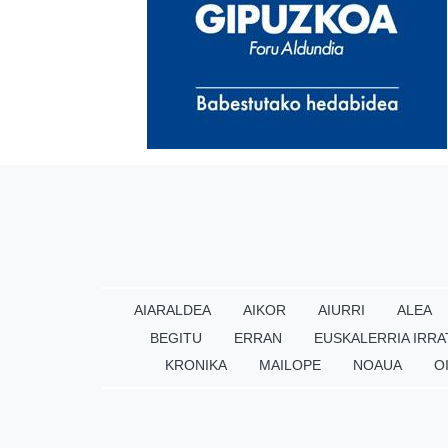
AIARALDEA
AIKOR
AIURRI
ALEA
BEGITU
ERRAN
EUSKALERRIA IRRA
KRONIKA
MAILOPE
NOAUA
O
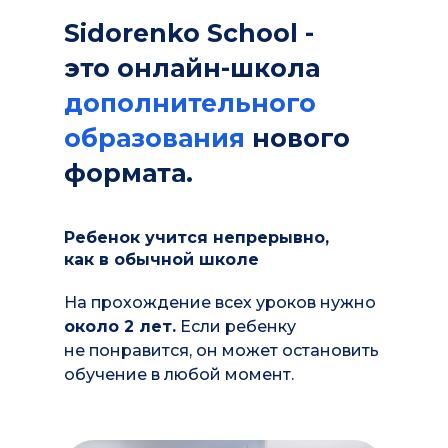
Sidorenko School -
это онлайн-школа
дополнительного
образования
нового
формата.
Ребенок учится непрерывно,
как в обычной школе
На прохождение всех уроков нужно
около 2 лет.
Если ребенку
не понравится, он может остановить
обучение в любой момент.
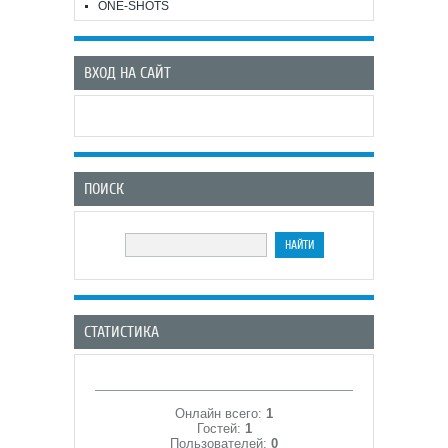
ONE-SHOTS
ВХОД НА САЙТ
ПОИСК
СТАТИСТИКА
Онлайн всего:
1
Гостей:
1
Пользователей:
0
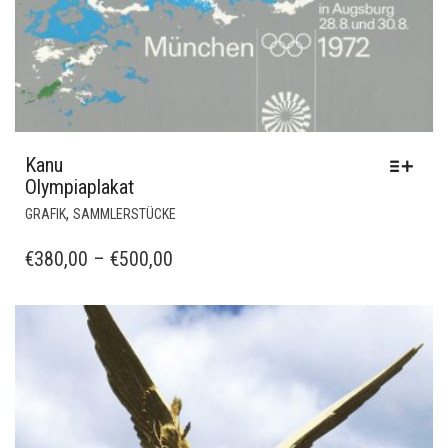
Kanu
Olympiaplakat
DIESES
,
GRAFIK
SAMMLERSTÜCKE
PRODUKT
WEIST
PREISSPANNE:
€
380,00
–
€
500,00
MEHRERE
€380,00
VARIANTEN
BIS
AUF.
€500,00
DIE
OPTIONEN
KÖNNEN
AUF
DER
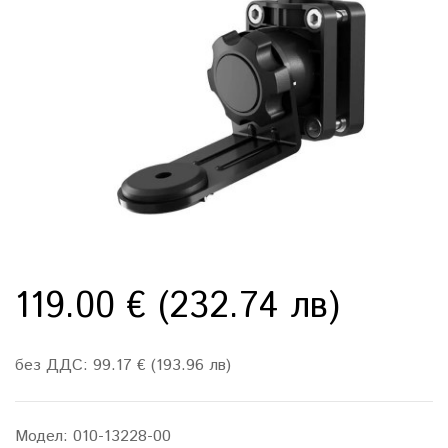
119.00 € (232.74 лв)
без ДДС: 99.17 € (193.96 лв)
Модел:
010-13228-00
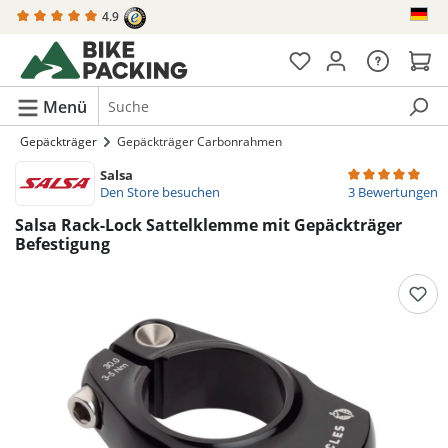
4.9
alt springen
Menü
Gepäckträger
Gepäckträger Carbonrahmen
Salsa
Durchschnittlich
Den Store besuchen
3 Bewertungen
Salsa Rack-Lock Sattelklemme mit Gepäckträger
Befestigung
Bildergalerie überspringen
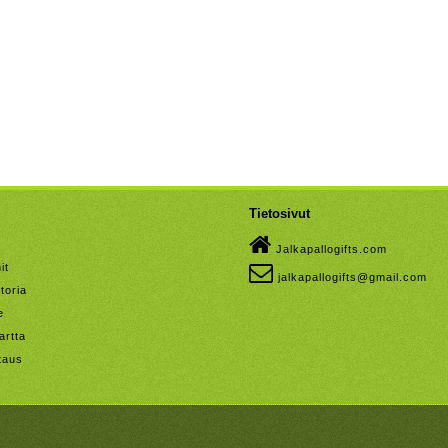
Tietosivut
Jalkapallogifts.com
it
jalkapallogifts@gmail.com
toria
e
artta
taus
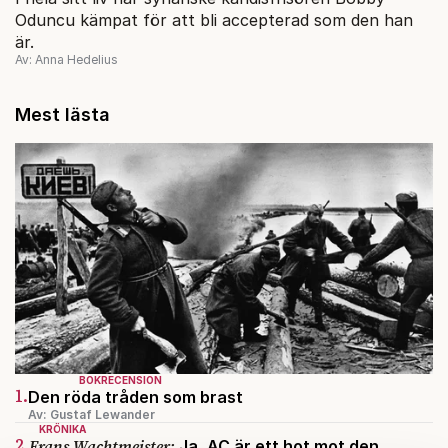
Oduncu kämpat för att bli accepterad som den han
är.
Av: Anna Hedelius
Mest lästa
BOKRECENSION
1.
Den röda tråden som brast
Av: Gustaf Lewander
KRÖNIKA
2.
Frans Wachtmeister:
Ja, AC är ett hot mot den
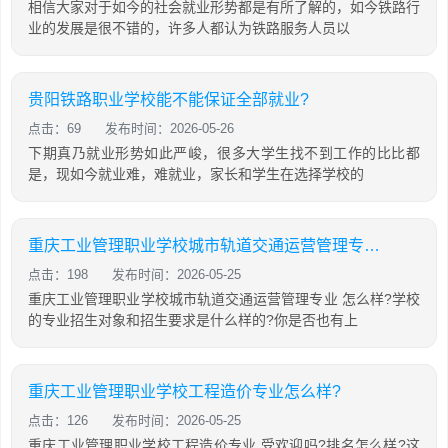
相信大家对于如今的社会就业形势都是有所了解的，如今铁路行
业的发展是很不错的，许多人都认为铁路服务人员以
贵阳铁路职业学校能不能保证全部就业?
点击：69
发布时间：2026-05-26
下期真乃就业形势如此严峻，很多大学生找不到工作的比比都
是，现如今就业难，难就业，家长和学生在选择学校的
重庆工业管理职业学校城市轨道交通运营管理专业怎么样?
点击：198
发布时间：2026-05-25
重庆工业管理职业学校城市轨道交通运营管理专业 怎么样?学校
的专业招生对象和招生要求是什么样的?你是否也有上
重庆工业管理职业学校工程造价专业怎么样?
点击：126
发布时间：2026-05-25
重庆工业管理职业学校工程造价专业 受欢迎吗?排名怎么样?这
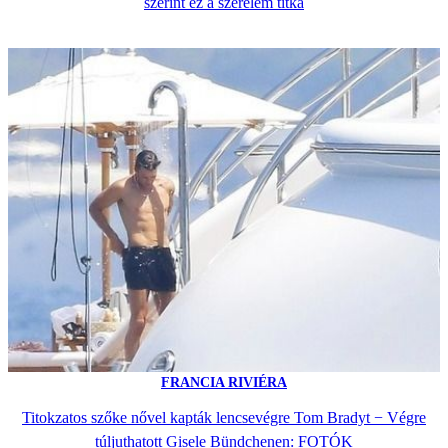
szerint ez a szerelem titka
FRANCIA RIVIÉRA
Titokzatos szőke nővel kapták lencsevégre Tom Bradyt − Végre
túljuthatott Gisele Bündchenen: FOTÓK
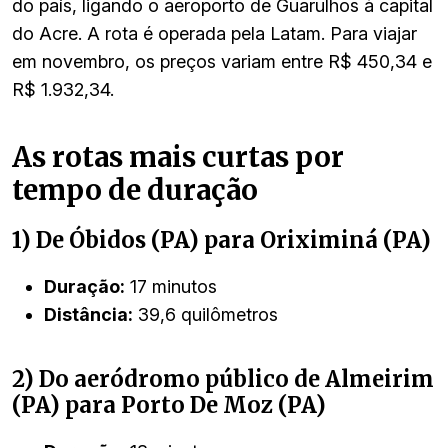
do país, ligando o aeroporto de Guarulhos à capital
do Acre. A rota é operada pela Latam. Para viajar
em novembro, os preços variam entre R$ 450,34 e
R$ 1.932,34.
As rotas mais curtas por
tempo de duração
1) De Óbidos (PA) para Oriximiná (PA)
Duração:
17 minutos
Distância:
39,6 quilômetros
2) Do aeródromo público de Almeirim
(PA) para Porto De Moz (PA)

- Problem details: Pull out every line of the data above that contains the word "Gepäckträger", matching its upper and lower case exactly.

- Solution for this problem:
Gepäckträger
Gepäckträger Carbonrahmen
Salsa Rack-Lock Sattelklemme mit Gepäckträger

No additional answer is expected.